When you have diabetes, high blood sugar levels can damage nerves and blood vessels.

The nerves and blood vessels supplying the feet are long and delicate. Because of that, the feet - and especially the toes - often get affected first.

Damage to the nerves and blood vessels in the feet causes two separate but related problems: peripheral neuropathy and peripheral artery disease.
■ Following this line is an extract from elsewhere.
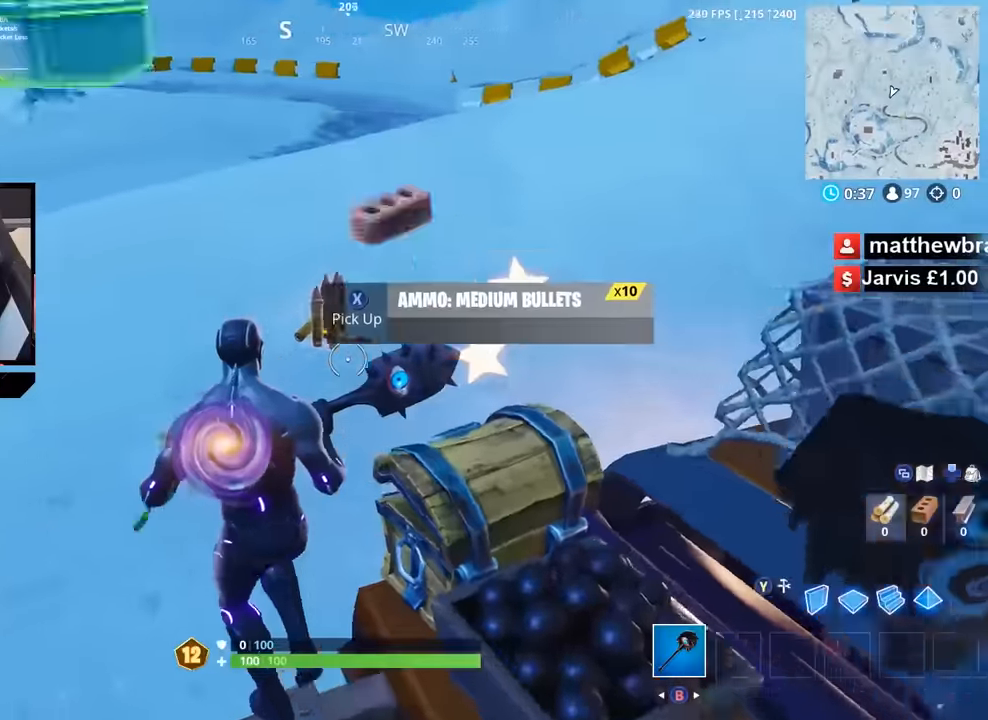
{"dt_ms": 500, "buttons": [], "left_stick": "down-left", "right_stick": "left", "button_events": [[50, "X", "up"], [116, "X", "down"], [183, "X", "up"], [266, "X", "down"], [333, "X", "up"], [416, "X", "down"], [466, "X", "up"]]}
Together, they can lead to foot pain and complications.

EXPERT PICKS: WHAT TO READ NEXT
  • Why do people with diabetes get foot ulcers? Our experts explain how diabetes can lead to foot ulcers and skin breakdown.

  • What are the early signs of diabetic foot ulcers? Learn how to spot an early foot ulcer, so you can get help fast.

  • Diabetes can affect other parts of your body too. Here's how diabetes can affect your body long term.

GoodRx Health

1. Peripheral neuropathy

This is the name for damage to any nerves outside the brain and spinal cord. When it happens in the feet and legs, peripheral neuropathy causes pain, numbness, and other problems related to balance and foot stability.

2. Peripheral artery disease

This is when damage to blood vessel walls causes blood vessels to become stiff and narrow. This can lower blood flow to the feet, which, in turn, leads to:

  • Breakdown of the skin, making it more prone to damage and infection

  • Slower healing of injuries

  • Greater risk of infection, ulcers, and gangrene

What does foot pain from diabetes feel like?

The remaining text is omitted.